The relationship between PrP^C and other amyloids (oligomeric (ADDLs) and fibrillar forms (i.e., α-synuclein)) has been well established, and different roles of PrP^C in AD have been described (see above). We argue for the role of PrP^C in preventing the detrimental effects of the oligomeric species, especially at early stages of the neurodegenerative processes. In this review, we have focused our attention on analyzing a number of mechanisms through which PrP^C may act as a neuroprotective molecule. In fact, we must not lose sight of the progression of the protein and its derivate fragments (PrPN1, for instance) in the evolution of diseases. A correlation of the symptoms with levels of PrP^C expression may be an important element in increasing our understanding of the natural functions of the protein.

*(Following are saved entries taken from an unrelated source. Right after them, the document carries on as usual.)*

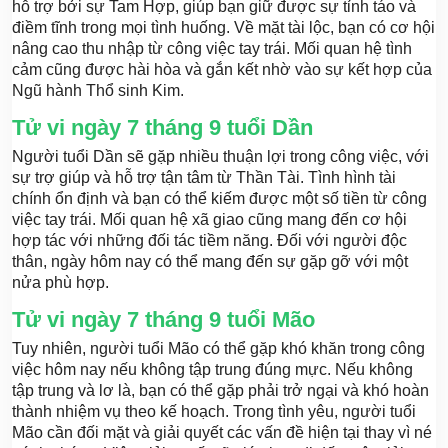
hỗ trợ bởi sự Tam Hợp, giúp bạn giữ được sự tỉnh táo và
điềm tĩnh trong mọi tình huống. Về mặt tài lộc, bạn có cơ hội
nâng cao thu nhập từ công việc tay trái. Mối quan hệ tình
cảm cũng được hài hòa và gắn kết nhờ vào sự kết hợp của
Ngũ hành Thổ sinh Kim.
Tử vi ngày 7 tháng 9 tuổi Dần
Người tuổi Dần sẽ gặp nhiều thuận lợi trong công việc, với
sự trợ giúp và hỗ trợ tận tâm từ Thần Tài. Tình hình tài
chính ổn định và bạn có thể kiếm được một số tiền từ công
việc tay trái. Mối quan hệ xã giao cũng mang đến cơ hội
hợp tác với những đối tác tiềm năng. Đối với người độc
thân, ngày hôm nay có thể mang đến sự gặp gỡ với một
nửa phù hợp.
Tử vi ngày 7 tháng 9 tuổi Mão
Tuy nhiên, người tuổi Mão có thể gặp khó khăn trong công
việc hôm nay nếu không tập trung đúng mực. Nếu không
tập trung và lơ là, bạn có thể gặp phải trở ngại và khó hoàn
thành nhiệm vụ theo kế hoạch. Trong tình yêu, người tuổi
Mão cần đối mặt và giải quyết các vấn đề hiện tại thay vì né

In this review, we have also speculated about other diseases of which we do not have so much data, but regarding which it is nonetheless reasonable to posit that PrP^C is expressed in order to slow down disease progression. Despite this, we cannot rule out the possibility that enhanced interaction between PrP^C and the other proteins implicated in NDDs, such as Aβ and α-synuclein, results in fatal effects. Thus, a plausible intervention to avoid the progression of these diseases may involve blocking these specific interactions, thereby allowing the protein to maintain its natural function.

Funding

This research was supported by grants from the Spanish Ministry of Science, Innovation and Universities MCIU/AEI/FEDER (RTI2018-099773-B-I00 and AGL2017-90665-REDT), the CERCA Programme, and the Commission for Universities and Research of the Department of Innovation, Universities, and Enterprise of the Generalitat de Catalunya (SGR2017-648) to JADR; and CIBERNED (CMED2018-2) to IF and JADR. The project leading to these results also received funding from “la Caixa” Foundation (ID 100010434) under the agreement LCF/PR/HR19/52160007 to JADR. L.L. is supported by a fellowship from the FPU Programme of MCIU.

Conflicts of Interest

The authors declare no conflict of interest.